Although not shown, the auxiliary printed board 510 is provided with a connection pad portion (not shown) for electrically connecting the inductor pattern 511 and the ground pattern (not shown), respectively. The connection pad part (not shown) may include a second connection pad part (not shown) for allowing the ground pattern (not shown) to be electrically connected to the first connection pad part for allowing the inductor pattern 511 to be electrically connected ( Not shown).

The first embodiment of the energy recovery apparatus of the plasma display panel of FIG. 5 according to the present invention will be described in detail with reference to FIG. 6.

FIG. 6 is a view for explaining the first embodiment of the energy recovery apparatus of the plasma display panel of the present invention of FIG. 5 in more detail.

Referring to FIG. 6, the ground pattern 600 is formed on one side of the auxiliary printed board 510 as shown in (a), and the other side of the side on which the ground pattern 600 is formed, that is, the other side (c) As in the inductor pattern 511 is formed.
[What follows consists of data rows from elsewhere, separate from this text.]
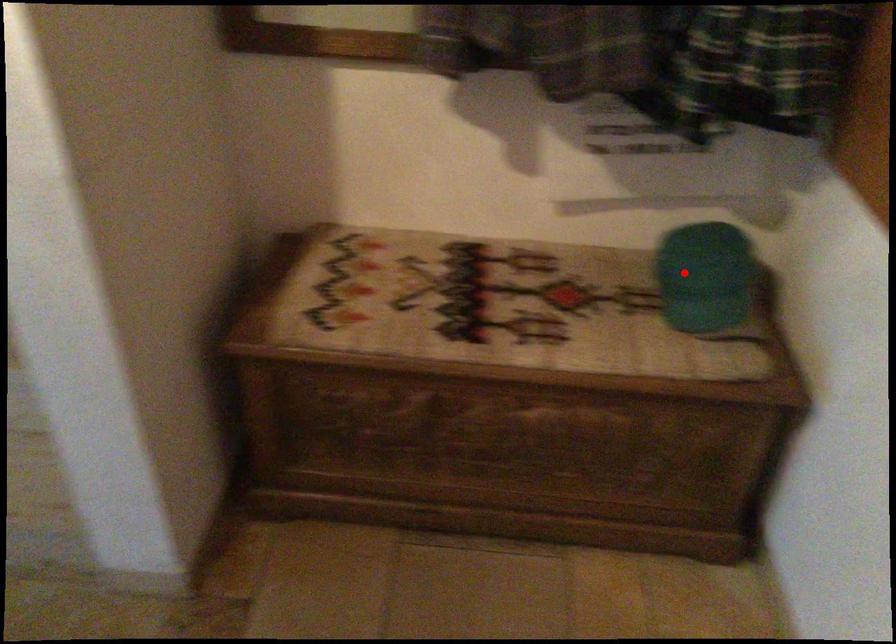
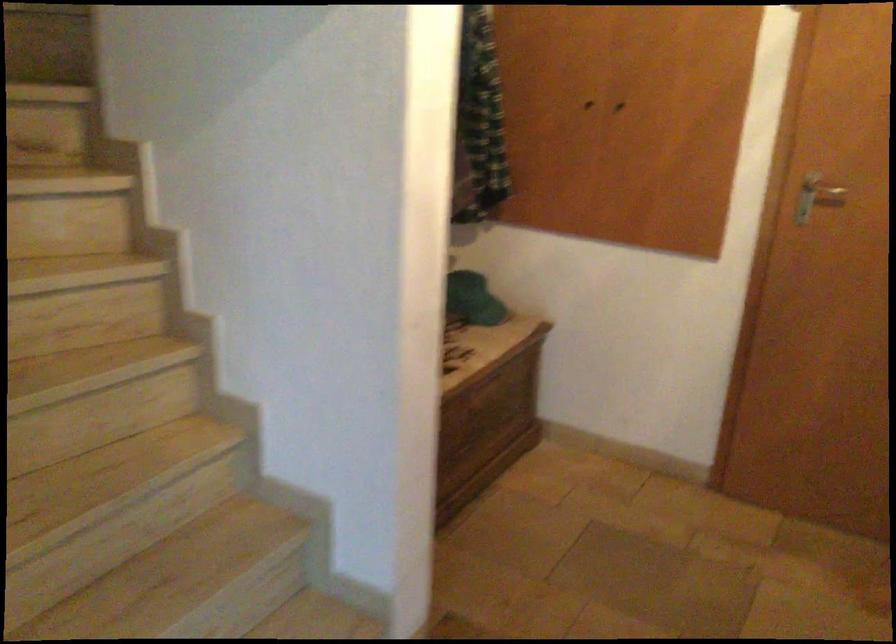
In the second image, find the point that corresponds to the highlighted location in the first image.

(472, 299)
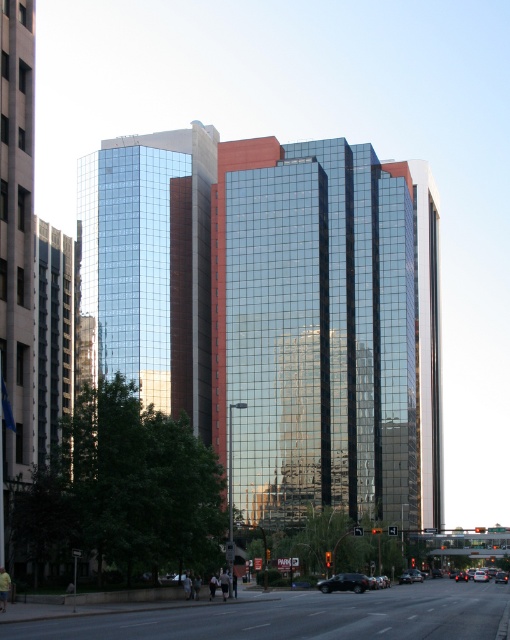
You are standing on the sidewalk in front of the skyscrapers and notice a specific point marked at coordinates (273, 314). What does this point indicate?

The point at coordinates (273, 314) indicates the glossy glass building at center.

You are standing at the origin point of the coordinate system in the image. You want to walk towards the glossy glass building at center. Which direction should you move in terms of the coordinate system?

The glossy glass building at center is located at coordinate point 0.491 in the x direction and 0.537 in the y direction. Therefore, you should move towards the positive x and positive y directions to reach it.

You are a city planner analyzing the urban layout. Given the glossy glass building at center and the shiny black sedan at center, which object occupies more space in the image?

The glossy glass building at center has a larger size compared to the shiny black sedan at center, so it occupies more space in the image.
The inductor pattern 511 is preferably formed by patterning in a zigzag pattern as shown in (c). Here, the second connection pad part 601 for grounding the above-described ground pattern 600 is formed. Therefore, the ground pattern 600 is connected to the ground through the second connection pad portion 601. In addition, a first connection pad part 602 is formed to electrically connect the above-described inductor pattern 511 to other electronic elements of a main printed board (not shown). Therefore, the inductor pattern 511 is electrically connected to other electrical elements of the main printed board (not shown) through the first connection pad portion 602. Here, the first connection pad portion 602 and the second connection pad portion 601 are electrically independent of each other.

In addition, the auxiliary printed board 510 is preferably installed on the main printed board (not shown) to be parallel to the main printed board (not shown). In addition, the inductor pattern 511 of the auxiliary printed board 510 may be formed on a surface facing the main printed board (not shown). That is, the arrangement order is the order of the main printed board (not shown), the inductor pattern 511, and the ground pattern 600.

Here, in FIG. 6B, the size of the above-described ground pattern 600 is shown to be larger than that of the inductor pattern 511. However, the present invention provides the size of each of the ground pattern 600 and the inductor pattern 511. However, the above-described ground pattern 600 may be formed to overlap the inductor pattern 511 on the auxiliary printed board 510. More preferably, the above-described ground pattern 600 is formed at the same position as the formation position on the auxiliary printed board 510 of the inductor pattern 511.

Here, the ground pattern 600 and the inductor pattern 511 described above are electrically independent of each other. In addition, a predetermined via hole is formed in the aforementioned second connection pad part 601 to electrically connect the ground pattern 600 by a method of grounding the above-described ground pattern 600. Looking at it as follows.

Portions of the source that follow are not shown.